PETUNJUK PENGERJAAN >>
1/ Jawab pertanyaan berikut berdasarkan teks tentang hoaks dan gerakan rakyat:
(a) Klaim-klaim kontrarian itu disebut berisi logika apa?
(b) Dengan kata apa zaman kapitalisme digital digambarkan?
(c) Fungsi hoaks disamakan dengan desas-desus seputar dua peristiwa apa?
2/ Salin kata demi kata bagian teks tentang hoaks dan gerakan rakyat, dari "Tentu saja, bagi" sampai "mendiskreditkan gerakan rakyat.".

TEKS SUMBER >>
((

Tentu saja, bagi para musuh rakyat – atau mereka yang mungkin pelan-pelang berpaling dari gerakan rakyat – tidaklah penting apabila klaim-klaim mereka sesungguhnya adalah klaim-klaim kontrarian yang berisi logika otak atik gathuk. Tidaklah penting juga apabila tuduhan-tuduhan mereka bersifat ahistoris dan tidak ilmiah. Toh, di zaman kapitalisme digital yang serba instan nan medioker ini, yang terpenting adalah bagaimana suatu klaim dapat secara cepat dan mudah dipakai untuk melayani kepentingan-kepentingan dan tujuan-tujuan politik tertentu – yang pada ujungnya adalah reproduksi dan penguatan hierarkhi dari masyarakat kelas itu sendiri. Hoax maupun onggokan informasi-informasi sampah lainnya memiliki fungsi yang sama dengan desas-desus seputar Peristiwa G30S atau Kebakaran Reichstag: digunakan untuk melayani kepentingan yang berkuasa dan mendiskreditkan gerakan rakyat.

))

DATA YANG DIBERIKAN >>
((

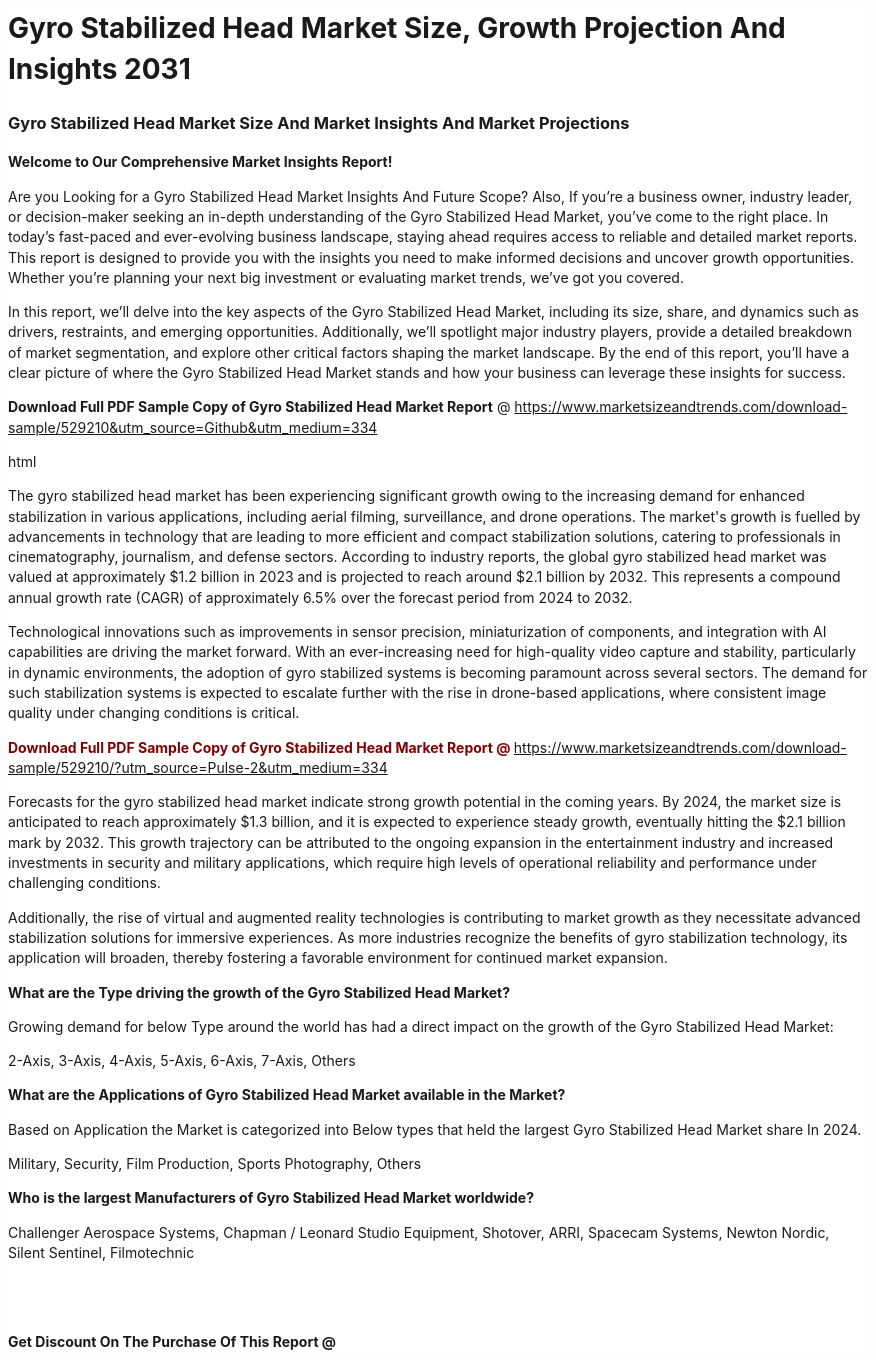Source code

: <h1> Gyro Stabilized Head Market Size, Growth Projection And Insights 2031</h1><div class="" data-test-id=""><h3><span class="">Gyro Stabilized Head Market Size And Market Insights And Market Projections</span></h3></div><div class="" data-test-id=""><p><strong>Welcome to Our Comprehensive Market Insights Report!</strong></p><p>Are you Looking for a Gyro Stabilized Head Market Insights And Future Scope? Also, If you&rsquo;re a business owner, industry leader, or decision-maker seeking an in-depth understanding of the Gyro Stabilized Head Market, you&rsquo;ve come to the right place. In today&rsquo;s fast-paced and ever-evolving business landscape, staying ahead requires access to reliable and detailed market reports. This report is designed to provide you with the insights you need to make informed decisions and uncover growth opportunities. Whether you&rsquo;re planning your next big investment or evaluating market trends, we&rsquo;ve got you covered.</p><p>In this report, we&rsquo;ll delve into the key aspects of the Gyro Stabilized Head Market, including its size, share, and dynamics such as drivers, restraints, and emerging opportunities. Additionally, we&rsquo;ll spotlight major industry players, provide a detailed breakdown of market segmentation, and explore other critical factors shaping the market landscape. By the end of this report, you&rsquo;ll have a clear picture of where the Gyro Stabilized Head Market stands and how your business can leverage these insights for success.</p><p><strong>Download Full PDF Sample Copy of Gyro Stabilized Head Market Report</strong> @ <a href="https://www.marketsizeandtrends.com/download-sample/529210&utm_source=Github&utm_medium=334" target="_blank">https://www.marketsizeandtrends.com/download-sample/529210&utm_source=Github&utm_medium=334</a></p></div><div class="" data-test-id=""><p><span class="">html<div> <p>The gyro stabilized head market has been experiencing significant growth owing to the increasing demand for enhanced stabilization in various applications, including aerial filming, surveillance, and drone operations. The market's growth is fuelled by advancements in technology that are leading to more efficient and compact stabilization solutions, catering to professionals in cinematography, journalism, and defense sectors. According to industry reports, the global gyro stabilized head market was valued at approximately $1.2 billion in 2023 and is projected to reach around $2.1 billion by 2032. This represents a compound annual growth rate (CAGR) of approximately 6.5% over the forecast period from 2024 to 2032.</p> <p>Technological innovations such as improvements in sensor precision, miniaturization of components, and integration with AI capabilities are driving the market forward. With an ever-increasing need for high-quality video capture and stability, particularly in dynamic environments, the adoption of gyro stabilized systems is becoming paramount across several sectors. The demand for such stabilization systems is expected to escalate further with the rise in drone-based applications, where consistent image quality under changing conditions is critical.</p> <p><strong><span style="color: #800000;">Download Full PDF Sample Copy of Gyro Stabilized Head Market Report @</span>&nbsp;</strong><a href="https://www.marketsizeandtrends.com/download-sample/529210/?utm_source=Pulse-2&amp;utm_medium=334">https://www.marketsizeandtrends.com/download-sample/529210/?utm_source=Pulse-2&amp;utm_medium=334</a></p> <p>Forecasts for the gyro stabilized head market indicate strong growth potential in the coming years. By 2024, the market size is anticipated to reach approximately $1.3 billion, and it is expected to experience steady growth, eventually hitting the $2.1 billion mark by 2032. This growth trajectory can be attributed to the ongoing expansion in the entertainment industry and increased investments in security and military applications, which require high levels of operational reliability and performance under challenging conditions.</p> <p>Additionally, the rise of virtual and augmented reality technologies is contributing to market growth as they necessitate advanced stabilization solutions for immersive experiences. As more industries recognize the benefits of gyro stabilization technology, its application will broaden, thereby fostering a favorable environment for continued market expansion.</p></div></span></p><p><strong><span class="">What are the&nbsp;Type driving the growth of the Gyro Stabilized Head Market?</span></strong></p></div><div class="" data-test-id=""><p><span class="">Growing demand for below Type around the world has had a direct impact on the growth of the Gyro Stabilized Head Market:</span></p></div><div class="" data-test-id=""><p>2-Axis, 3-Axis, 4-Axis, 5-Axis, 6-Axis, 7-Axis, Others</p><p><span class=""><strong>What are the&nbsp;Applications&nbsp;of Gyro Stabilized Head Market available in the Market?</strong></span></p></div><div class="" data-test-id=""><p><span class="">Based on Application the Market is categorized into Below types that held the largest Gyro Stabilized Head Market share In 2024.</span></p></div><div class="" data-test-id=""><p><span class="">Military, Security, Film Production, Sports Photography, Others</span></p><p><span class=""><strong>Who is the largest Manufacturers of Gyro Stabilized Head Market worldwide?</strong></span></p></div><div class="" data-test-id=""><p><span class="">Challenger Aerospace Systems, Chapman / Leonard Studio Equipment, Shotover, ARRI, Spacecam Systems, Newton Nordic, Silent Sentinel, Filmotechnic</span></p></div><div class="" data-test-id="">&nbsp;</div><div class="" data-test-id="">&nbsp;</div><div class="" data-test-id=""><p><span class=""><strong>Get Discount On The Purchase Of This Report @</strong>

))

JAWABAN BERURUTAN >>
1/
(a) Logika otak atik gathuk.
(b) Serba instan nan medioker.
(c) Peristiwa G30S dan Kebakaran Reichstag.

2/
Tentu saja, bagi para musuh rakyat – atau mereka yang mungkin pelan-pelang berpaling dari gerakan rakyat – tidaklah penting apabila klaim-klaim mereka sesungguhnya adalah klaim-klaim kontrarian yang berisi logika otak atik gathuk. Tidaklah penting juga apabila tuduhan-tuduhan mereka bersifat ahistoris dan tidak ilmiah. Toh, di zaman kapitalisme digital yang serba instan nan medioker ini, yang terpenting adalah bagaimana suatu klaim dapat secara cepat dan mudah dipakai untuk melayani kepentingan-kepentingan dan tujuan-tujuan politik tertentu – yang pada ujungnya adalah reproduksi dan penguatan hierarkhi dari masyarakat kelas itu sendiri. Hoax maupun onggokan informasi-informasi sampah lainnya memiliki fungsi yang sama dengan desas-desus seputar Peristiwa G30S atau Kebakaran Reichstag: digunakan untuk melayani kepentingan yang berkuasa dan mendiskreditkan gerakan rakyat.